====== TRECHO PARA LEITURA
A pedidos, a morte de Bolo Yeung

segunda-feira, 13 de abril de 2009

1968: TUNNEL RATS (2008)


Já virou clichê escrever que o alemão Uwe Boll é um dos mais medíocres cineastas atualmente em atividade (se é que dá pra considerar cinema as porcarias que ele "escreve" e "dirige"). Mas esta generalização às vezes se transforma numa injustiça; afinal, o pobre sujeito virou sinônimo de ruindade mesmo para quem nunca realmente viu um filme dele! E não dá para negar que alguns dos seus trabalhos são pelo menos divertidos (o primeiro "Bloodrayne", por exemplo, que ainda tem o mérito de mostrar a linda Kristanna Loken pelada, ou a comédia "Postal", que atrai justamente pelo seu extremo mau gosto).

E então chegamos a 1968: TUNNEL RATS, um dos novos filmes do hiperativo Boll, que só neste ano de 2009 deve lançar mais três obras ("Far Cry", "Stoic" e "Rampage") e já está filmando outras duas ("The Storm" e "Darfur"), isso tudo mesmo com a quantidade absurda de críticas que seu trabalho recebe, e apesar de seus filmes jamais terem dado qualquer retorno financeiro em bilheteria - queria saber como o sujeito ainda consegue encontrar financiadores para as suas maluquices...
============
PROBLEMA PROPOSTO A
Retorne o trecho da crítica de 1968: Tunnel Rats que vai de "Já virou clichê" a "extremo mau gosto).", inclusive.
PROBLEMA PROPOSTO B
De acordo com a crítica de 1968: Tunnel Rats, quais são as três obras que Uwe Boll deve lançar ainda em 2009?
====== AMOSTRA DO MATERIAL
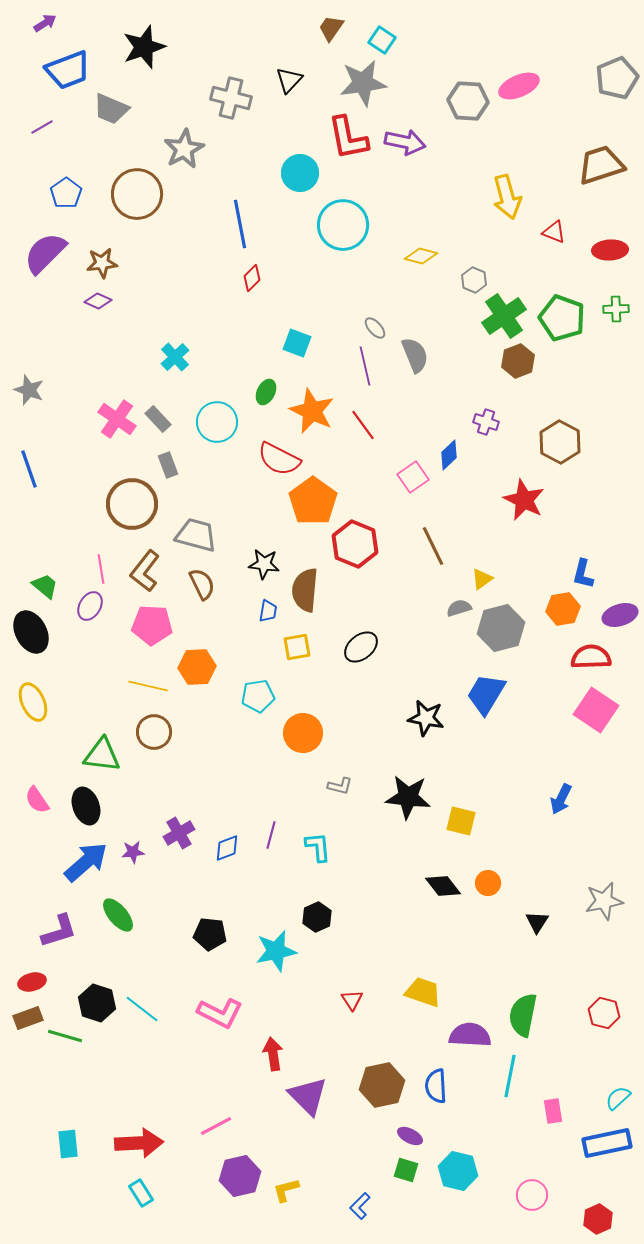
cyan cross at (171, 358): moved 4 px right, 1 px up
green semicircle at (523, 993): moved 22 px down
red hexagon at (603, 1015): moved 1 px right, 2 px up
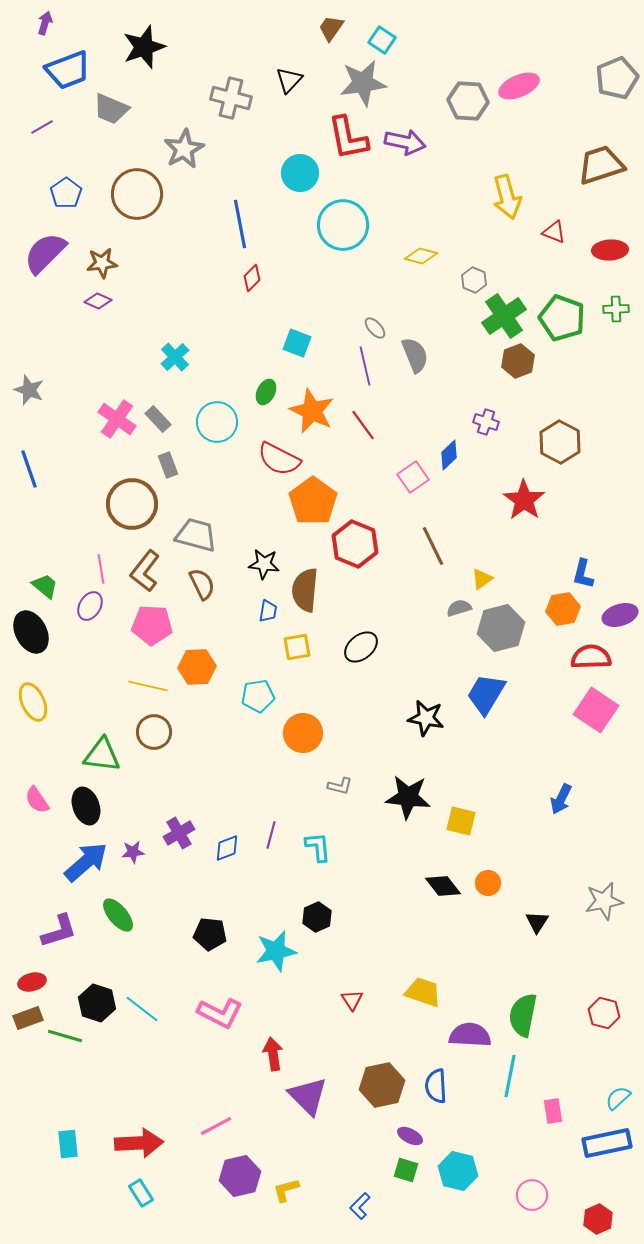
============
RESULTADO DA TAREFA A
Já virou clichê escrever que o alemão Uwe Boll é um dos mais medíocres cineastas atualmente em atividade (se é que dá pra considerar cinema as porcarias que ele "escreve" e "dirige"). Mas esta generalização às vezes se transforma numa injustiça; afinal, o pobre sujeito virou sinônimo de ruindade mesmo para quem nunca realmente viu um filme dele! E não dá para negar que alguns dos seus trabalhos são pelo menos divertidos (o primeiro "Bloodrayne", por exemplo, que ainda tem o mérito de mostrar a linda Kristanna Loken pelada, ou a comédia "Postal", que atrai justamente pelo seu extremo mau gosto).

RESULTADO DA TAREFA B
"Far Cry", "Stoic" e "Rampage".